Exodus 19: 2-6 + Psalm 100 + 1 Romans 5: 6-11 + Matthew 9: 36 – 10: 8
June 18, 2023 at Saint Peter the Apostle Church in Naples, Fl
The last verse of this Gospel leaves me stunned and for me it suggests what God may ask of me when I stand for judgement. I don’t know how you could not feel the same way. The translation we just used said: “Without cost you have received; without cost you are to give.” That complicated choice of words might be an excuse for missing the point. When you start to think of it more simply it means: “The gift you received, give as a gift.” That is a command, not wish or a hope. It is a command given to disciples of Jesus Christ. If you count yourself in as a disciple, then you know what to do with your life, you know your vocation and what God expects of you.
A problem comes when we forget that everything is a gift and begin to think that we somehow earned something or deserve something. That is foolishness at its best. If we have something, it may be because we worked for it, but what we have to work with is still a gift, and without that gift we would have nothing, and perhaps be nothing.

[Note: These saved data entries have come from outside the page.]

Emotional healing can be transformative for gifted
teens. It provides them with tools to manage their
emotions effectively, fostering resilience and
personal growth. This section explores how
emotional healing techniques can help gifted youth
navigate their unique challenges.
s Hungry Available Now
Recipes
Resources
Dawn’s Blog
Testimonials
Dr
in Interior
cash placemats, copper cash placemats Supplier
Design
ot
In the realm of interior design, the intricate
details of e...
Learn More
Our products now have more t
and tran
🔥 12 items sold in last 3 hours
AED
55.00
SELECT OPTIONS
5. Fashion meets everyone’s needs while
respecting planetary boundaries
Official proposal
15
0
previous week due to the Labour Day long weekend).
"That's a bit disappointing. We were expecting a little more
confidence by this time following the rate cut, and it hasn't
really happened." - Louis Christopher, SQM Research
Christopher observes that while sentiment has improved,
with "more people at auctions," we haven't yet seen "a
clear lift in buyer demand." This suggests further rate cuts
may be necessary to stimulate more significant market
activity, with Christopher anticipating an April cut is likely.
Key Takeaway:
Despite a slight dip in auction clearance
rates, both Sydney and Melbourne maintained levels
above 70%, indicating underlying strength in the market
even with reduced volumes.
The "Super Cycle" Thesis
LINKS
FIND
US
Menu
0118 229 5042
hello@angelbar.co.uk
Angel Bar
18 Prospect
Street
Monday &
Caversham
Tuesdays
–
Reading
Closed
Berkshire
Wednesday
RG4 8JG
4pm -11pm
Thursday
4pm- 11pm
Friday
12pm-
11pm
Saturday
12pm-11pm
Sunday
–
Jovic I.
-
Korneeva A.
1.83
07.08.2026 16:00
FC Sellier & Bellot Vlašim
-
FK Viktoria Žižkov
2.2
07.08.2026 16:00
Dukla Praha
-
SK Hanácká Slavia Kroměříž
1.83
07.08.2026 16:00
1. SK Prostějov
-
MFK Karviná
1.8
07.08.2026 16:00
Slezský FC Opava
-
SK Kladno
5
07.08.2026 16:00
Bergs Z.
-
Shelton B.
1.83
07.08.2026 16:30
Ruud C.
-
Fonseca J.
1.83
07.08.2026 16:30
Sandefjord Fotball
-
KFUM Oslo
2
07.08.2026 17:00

Jesus speaks of a harvest today and longs for someone to bring it in. The harvest is good, and it’s time for the harvest. It is ready to be reaped. Yet, we wait. We wait all the time. It started early. We waited to get through High School. We waited to get through that day of graduation from college and get that job thinking the time had come for bearing fruit and enjoying it. Some get married thinking that someday I’ll have kids, then someday they’ll grow up, and I will reap the harvest. Retirement comes. What do we do? We do what we have learned, we wait and postpone once again. What we have learned is how not to harvest.
Listen to what Jesus expects from this harvest time now: “Cure the sick, raise the dead, cleanse lepers drive out demons.” That’s not some body else’s job. We all heard it just now. He said it to each of us today.
The walking dead who think there is no point, no promise, no possibility can be called from their tombs by our hope and our encouragement. There are still lepers among us, shunned, outcast and undesired. They may be gay, foreigners, homeless, mentally ill, whatever. They long for our welcome. Spells cast on our children who are obsessed with trinkets, social media, and all kinds of illusions are ready to be broken. Our children need to be set free. How is this done, we might wonder. Well, not by postponing or waiting for someone else. Those disciples were all those people were going to get, and some in this world get only you and me.
Faith, Hope, and Charity are a resource that is renewable. Faith, Hope, and Charity are the gifts we have received. The more we share them, the greater they become. Those first disciples had no idea when they set out how to do what was asked of them, and that may have been for the best because, they did not have a plan or a program. They just went out and were present to anyone they came upon.
In our day and age, it always seems like we have to have a program to solve every problem. Even the church sometimes thinks that way. We have to have program for converts, for engaged couples, for Confirmation. Those programs are nothing without someone to simply be there for others, to sit and listen, to wait, and watch. I never think we can program the Holy Spirit nor scheduled the Spirit’s work.
However, it is time for the harvest, and today we have received our instructions: give as a gift the gift you received.